» **Assignment**
What you produce should be an exact transcription of the data, minus any pictures.

» **Information shown**
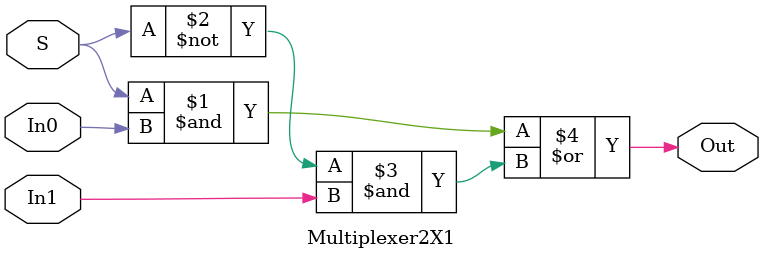
<source format=v>
module Multiplexer2X1 (In0, In1, S, Out);

	input In0, In1, S;
	output Out;
	
	assign Out = (S & In0) | (~S & In1); 

endmodule 
</source>
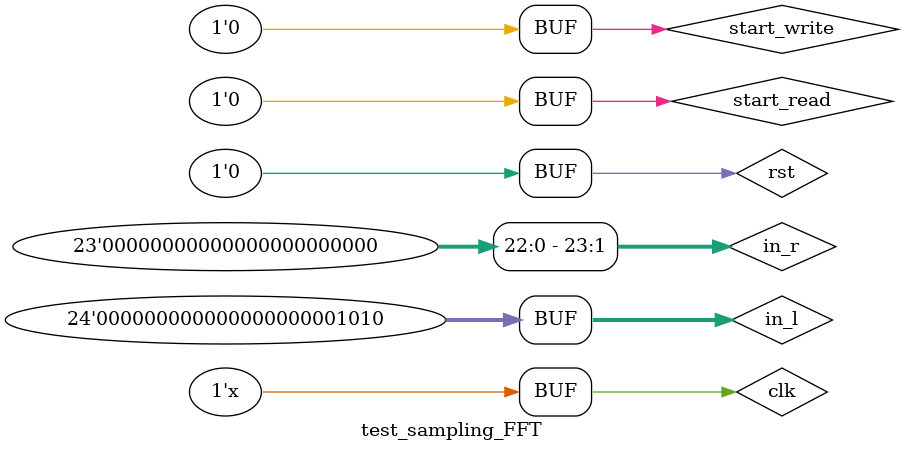
<source format=v>
`timescale 1ns / 1ps


module test_sampling_FFT;

	// Inputs
	reg clk;
	reg start_write;
	reg start_read;
	reg new_sample;
	reg rst;
	reg [23:0] in_l;
	reg [23:0] in_r;

	// Outputs
	wire [23:0] out_l;
	wire [23:0] out_r;
	wire writeComplete;
	wire [6:0] some_data;

	// Instantiate the Unit Under Test (UUT)
	audio_manip uut (
		.clk(clk), 
		.start_write(start_write), 
		.start_read(start_read), 
		.new_sample(new_sample), 
		.rst(rst), 
		.in_l(in_l), 
		.in_r(in_r), 
		.out_l(out_l), 
		.out_r(out_r), 
		.writeComplete(writeComplete), 
		.some_data(some_data)
	);
		
	always begin
			#2 clk = ~clk;
		end
	initial begin
		// Initialize Inputs
		clk = 0;
		start_write = 0;
		start_read = 0;
		new_sample = 0;
		rst = 0;
		in_l = 10;
		in_r = 0;

		// Wait 100 ns for global reset to finish
		#10;
        
		// Add stimulus here
		start_write = 1;
		
		#50;
		start_write = 0;
		#30;
		start_read = 1;
		#100;
		start_read = 0;
		
	end
	
	always @ (posedge clk)begin
		new_sample = ~new_sample;
	end
	always @ (posedge new_sample) begin
		in_r[0] = ~in_r[0];
	end
      
endmodule


</source>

» **Output for this task**
<source format=v>
module Multiplexer2X1 (In0, In1, S, Out);

	input In0, In1, S;
	output Out;
	
	assign Out = (S & In0) | (~S & In1); 

endmodule 
</source>
<source format=v>
`timescale 1ns / 1ps


module test_sampling_FFT;

	// Inputs
	reg clk;
	reg start_write;
	reg start_read;
	reg new_sample;
	reg rst;
	reg [23:0] in_l;
	reg [23:0] in_r;

	// Outputs
	wire [23:0] out_l;
	wire [23:0] out_r;
	wire writeComplete;
	wire [6:0] some_data;

	// Instantiate the Unit Under Test (UUT)
	audio_manip uut (
		.clk(clk), 
		.start_write(start_write), 
		.start_read(start_read), 
		.new_sample(new_sample), 
		.rst(rst), 
		.in_l(in_l), 
		.in_r(in_r), 
		.out_l(out_l), 
		.out_r(out_r), 
		.writeComplete(writeComplete), 
		.some_data(some_data)
	);
		
	always begin
			#2 clk = ~clk;
		end
	initial begin
		// Initialize Inputs
		clk = 0;
		start_write = 0;
		start_read = 0;
		new_sample = 0;
		rst = 0;
		in_l = 10;
		in_r = 0;

		// Wait 100 ns for global reset to finish
		#10;
        
		// Add stimulus here
		start_write = 1;
		
		#50;
		start_write = 0;
		#30;
		start_read = 1;
		#100;
		start_read = 0;
		
	end
	
	always @ (posedge clk)begin
		new_sample = ~new_sample;
	end
	always @ (posedge new_sample) begin
		in_r[0] = ~in_r[0];
	end
      
endmodule


</source>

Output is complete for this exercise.